Si tratta di uno dei «Punti dell’invincibilità» istituiti dal governo ucraino per permettere ai civili delle aree più in difficoltà di non essere tagliati fuori dal mondo. C’è internet grazie alla rete Starlink, ci sono i generatori sempre collegati che permettono di ricaricare cellulari e torce e si è approntata una piccola farmacia di fianco a un bancone dove si distribuiscono cibi e bevande calde. Sulla parete della sala grande proiettano persino la tv nazionale, principalmente il tg e qualche programma di intrattenimento.

A BAKHMUT LA SUA ESISTENZA è fondamentale per chi è rimasto, secondo alcune stime ufficiose tra le 3 e le 5 mila persone, non soltanto per i servizi che offre, ma perché al centro si può mangiare almeno una volta al giorno, si riesce a sapere cosa succede fuori dalla città, si può parlare con i parenti lontani e guardare in faccia altre persone nelle stesse condizioni. Tra i due stanzoni girano anche diversi civili con evidenti disturbi psichici. Non è dato sapere se fossero così già prima della guerra ma tra anziane in pigiama che ripetono sempre la stessa frase e uomini con l’aspetto di senza-tetto che chiedono una sigaretta a chiunque passa di fronte alla porta, l’umanità raccolta in quelle quattro mura soffre a varie gradazioni di un contesto disperato.

«COSA FAI TUTTO IL GIORNO?» chiedo ad Artem, di origini armene, emigrato in Ucraina più di vent’anni fa: «Sto qui, poi esco a fare legna per la notte». Il perché non se ne va, lui che ha il doppio passaporto, è semplice: «Non ho più famiglia lì, dopo la guerra (tra Armenia e Azerbaijan, per il controllo della regione del Nagorno-Karabakh, ndr) la mia casa è diventata Bakhmut». E se arrivano i russi? «Non ci ho ancora pensato».

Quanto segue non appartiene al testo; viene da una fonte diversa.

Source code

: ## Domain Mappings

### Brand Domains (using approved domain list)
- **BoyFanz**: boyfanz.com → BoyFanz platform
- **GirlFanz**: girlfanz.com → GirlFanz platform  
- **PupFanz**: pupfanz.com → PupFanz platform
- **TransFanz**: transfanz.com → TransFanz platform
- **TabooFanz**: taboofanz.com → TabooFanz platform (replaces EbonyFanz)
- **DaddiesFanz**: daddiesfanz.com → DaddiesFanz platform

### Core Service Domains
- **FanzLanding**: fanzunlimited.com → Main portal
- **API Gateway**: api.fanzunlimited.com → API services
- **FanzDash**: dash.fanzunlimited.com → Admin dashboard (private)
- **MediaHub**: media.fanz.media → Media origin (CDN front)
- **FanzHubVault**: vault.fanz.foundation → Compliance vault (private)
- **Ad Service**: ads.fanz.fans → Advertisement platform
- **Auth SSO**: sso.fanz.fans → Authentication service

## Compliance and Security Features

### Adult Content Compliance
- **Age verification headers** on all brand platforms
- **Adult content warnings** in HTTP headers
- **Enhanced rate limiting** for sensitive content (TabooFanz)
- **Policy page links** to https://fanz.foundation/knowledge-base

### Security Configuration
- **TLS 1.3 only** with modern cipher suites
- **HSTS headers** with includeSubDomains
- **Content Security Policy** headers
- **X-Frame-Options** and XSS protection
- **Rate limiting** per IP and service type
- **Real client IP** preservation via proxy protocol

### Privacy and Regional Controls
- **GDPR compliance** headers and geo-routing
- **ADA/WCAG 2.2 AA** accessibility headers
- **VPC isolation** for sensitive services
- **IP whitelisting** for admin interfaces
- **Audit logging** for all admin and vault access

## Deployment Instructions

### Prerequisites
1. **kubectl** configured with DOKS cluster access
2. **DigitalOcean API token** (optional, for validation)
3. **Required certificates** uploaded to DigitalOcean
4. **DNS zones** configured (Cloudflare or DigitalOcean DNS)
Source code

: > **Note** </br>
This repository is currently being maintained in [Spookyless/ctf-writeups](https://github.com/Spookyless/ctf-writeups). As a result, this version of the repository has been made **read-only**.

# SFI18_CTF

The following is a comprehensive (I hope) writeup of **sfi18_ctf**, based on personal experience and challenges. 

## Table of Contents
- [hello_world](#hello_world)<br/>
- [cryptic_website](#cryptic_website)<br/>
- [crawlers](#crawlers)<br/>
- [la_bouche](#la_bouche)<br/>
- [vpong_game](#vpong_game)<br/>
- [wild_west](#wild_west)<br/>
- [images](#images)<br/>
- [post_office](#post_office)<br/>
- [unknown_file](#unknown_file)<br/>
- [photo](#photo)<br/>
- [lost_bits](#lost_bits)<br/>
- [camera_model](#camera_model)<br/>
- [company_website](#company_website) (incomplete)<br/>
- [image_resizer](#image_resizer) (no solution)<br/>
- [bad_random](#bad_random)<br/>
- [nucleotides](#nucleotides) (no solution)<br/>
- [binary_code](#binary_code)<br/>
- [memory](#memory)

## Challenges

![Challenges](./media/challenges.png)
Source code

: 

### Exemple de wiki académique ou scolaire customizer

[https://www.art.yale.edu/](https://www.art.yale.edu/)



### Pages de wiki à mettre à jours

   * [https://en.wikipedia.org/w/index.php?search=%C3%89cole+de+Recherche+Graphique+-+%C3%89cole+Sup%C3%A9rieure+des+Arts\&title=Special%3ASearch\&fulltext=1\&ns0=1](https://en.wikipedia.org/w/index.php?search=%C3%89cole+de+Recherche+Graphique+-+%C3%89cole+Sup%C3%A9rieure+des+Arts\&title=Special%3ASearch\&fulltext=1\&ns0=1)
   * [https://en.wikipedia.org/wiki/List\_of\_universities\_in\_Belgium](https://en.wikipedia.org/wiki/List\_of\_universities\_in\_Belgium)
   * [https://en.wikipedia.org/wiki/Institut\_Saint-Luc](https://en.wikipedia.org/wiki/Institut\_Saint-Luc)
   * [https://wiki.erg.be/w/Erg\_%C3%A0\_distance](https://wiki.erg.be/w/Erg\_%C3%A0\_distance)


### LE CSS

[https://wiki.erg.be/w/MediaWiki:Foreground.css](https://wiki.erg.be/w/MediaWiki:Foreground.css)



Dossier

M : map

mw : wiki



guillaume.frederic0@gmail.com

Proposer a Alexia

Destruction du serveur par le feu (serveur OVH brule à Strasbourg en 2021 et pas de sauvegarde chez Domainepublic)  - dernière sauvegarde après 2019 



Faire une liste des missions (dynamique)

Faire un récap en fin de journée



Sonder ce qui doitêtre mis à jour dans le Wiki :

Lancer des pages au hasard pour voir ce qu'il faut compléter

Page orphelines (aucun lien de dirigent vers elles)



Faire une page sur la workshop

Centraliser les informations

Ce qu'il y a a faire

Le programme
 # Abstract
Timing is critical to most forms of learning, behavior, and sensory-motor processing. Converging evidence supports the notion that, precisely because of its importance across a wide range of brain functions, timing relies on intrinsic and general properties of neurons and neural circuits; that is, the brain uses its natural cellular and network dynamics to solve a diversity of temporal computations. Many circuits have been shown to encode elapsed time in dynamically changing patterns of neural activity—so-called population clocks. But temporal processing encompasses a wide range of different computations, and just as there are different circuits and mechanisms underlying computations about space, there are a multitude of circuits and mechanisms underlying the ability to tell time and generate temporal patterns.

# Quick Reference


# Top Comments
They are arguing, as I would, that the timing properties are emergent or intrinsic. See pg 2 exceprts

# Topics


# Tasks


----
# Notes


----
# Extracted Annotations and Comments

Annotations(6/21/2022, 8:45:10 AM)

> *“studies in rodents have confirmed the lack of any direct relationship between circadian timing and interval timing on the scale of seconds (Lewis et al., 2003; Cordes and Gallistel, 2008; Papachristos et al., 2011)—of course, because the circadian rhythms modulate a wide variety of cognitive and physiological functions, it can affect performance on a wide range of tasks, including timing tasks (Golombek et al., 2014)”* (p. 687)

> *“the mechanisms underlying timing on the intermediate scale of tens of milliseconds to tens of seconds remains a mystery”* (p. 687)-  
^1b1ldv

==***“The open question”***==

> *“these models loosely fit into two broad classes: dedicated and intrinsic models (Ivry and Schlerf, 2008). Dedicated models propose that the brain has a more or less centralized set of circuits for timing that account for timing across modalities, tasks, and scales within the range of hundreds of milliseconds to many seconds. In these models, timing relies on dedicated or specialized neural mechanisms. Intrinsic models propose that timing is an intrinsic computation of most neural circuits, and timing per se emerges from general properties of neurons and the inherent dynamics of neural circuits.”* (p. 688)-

A uno dei pochi uomini in età da leva presenti nel centro chiedo perché non si è arruolato, «non ho mai sparato, odio le armi, tutte le armi» risponde. «Però odio anche i russi che stanno distruggendo tutto» aggiunge poco dopo. «Bakhmut resisterà?» gli chiedo. «Guardati intorno, ora Bakhmut è questa gente, noi siamo ancora qui e non ce ne andremo».